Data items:
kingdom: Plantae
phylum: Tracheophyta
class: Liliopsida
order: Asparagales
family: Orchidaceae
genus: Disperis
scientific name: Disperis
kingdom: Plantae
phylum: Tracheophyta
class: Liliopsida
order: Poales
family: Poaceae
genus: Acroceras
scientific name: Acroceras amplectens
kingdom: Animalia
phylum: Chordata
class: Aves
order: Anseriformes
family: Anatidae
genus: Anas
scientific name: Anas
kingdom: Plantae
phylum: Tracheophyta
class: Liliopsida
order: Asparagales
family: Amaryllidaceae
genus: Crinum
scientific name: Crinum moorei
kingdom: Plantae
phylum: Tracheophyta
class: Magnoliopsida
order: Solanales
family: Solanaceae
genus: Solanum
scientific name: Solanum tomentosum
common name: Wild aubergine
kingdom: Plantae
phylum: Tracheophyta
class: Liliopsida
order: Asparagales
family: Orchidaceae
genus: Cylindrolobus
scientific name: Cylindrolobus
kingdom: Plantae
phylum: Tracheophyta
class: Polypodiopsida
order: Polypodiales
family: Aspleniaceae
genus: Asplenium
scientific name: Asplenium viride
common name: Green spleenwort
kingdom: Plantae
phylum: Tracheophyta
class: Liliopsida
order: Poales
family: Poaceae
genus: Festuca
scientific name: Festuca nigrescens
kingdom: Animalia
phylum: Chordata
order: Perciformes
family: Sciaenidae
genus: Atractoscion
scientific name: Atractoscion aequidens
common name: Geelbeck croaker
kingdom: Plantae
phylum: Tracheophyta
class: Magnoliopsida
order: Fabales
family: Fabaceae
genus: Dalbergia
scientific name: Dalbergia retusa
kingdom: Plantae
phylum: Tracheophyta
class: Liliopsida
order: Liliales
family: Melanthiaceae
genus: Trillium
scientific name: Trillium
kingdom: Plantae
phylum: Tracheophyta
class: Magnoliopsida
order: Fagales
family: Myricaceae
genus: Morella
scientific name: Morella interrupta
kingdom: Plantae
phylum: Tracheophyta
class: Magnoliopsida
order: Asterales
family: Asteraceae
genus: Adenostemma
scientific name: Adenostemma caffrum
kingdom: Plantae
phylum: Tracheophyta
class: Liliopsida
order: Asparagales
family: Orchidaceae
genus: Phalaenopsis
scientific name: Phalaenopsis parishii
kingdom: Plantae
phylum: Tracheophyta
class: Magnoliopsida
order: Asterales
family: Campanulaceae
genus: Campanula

▸ Objective: Reproduce the data starting with the line that contains "order: Solanales" and going on through the line that contains "genus: Festuca", changing "common name" to "vernacular name" and leaving all else the same. Give back only those lines.

▸ Result:
order: Solanales
family: Solanaceae
genus: Solanum
scientific name: Solanum tomentosum
vernacular name: Wild aubergine
kingdom: Plantae
phylum: Tracheophyta
class: Liliopsida
order: Asparagales
family: Orchidaceae
genus: Cylindrolobus
scientific name: Cylindrolobus
kingdom: Plantae
phylum: Tracheophyta
class: Polypodiopsida
order: Polypodiales
family: Aspleniaceae
genus: Asplenium
scientific name: Asplenium viride
vernacular name: Green spleenwort
kingdom: Plantae
phylum: Tracheophyta
class: Liliopsida
order: Poales
family: Poaceae
genus: Festuca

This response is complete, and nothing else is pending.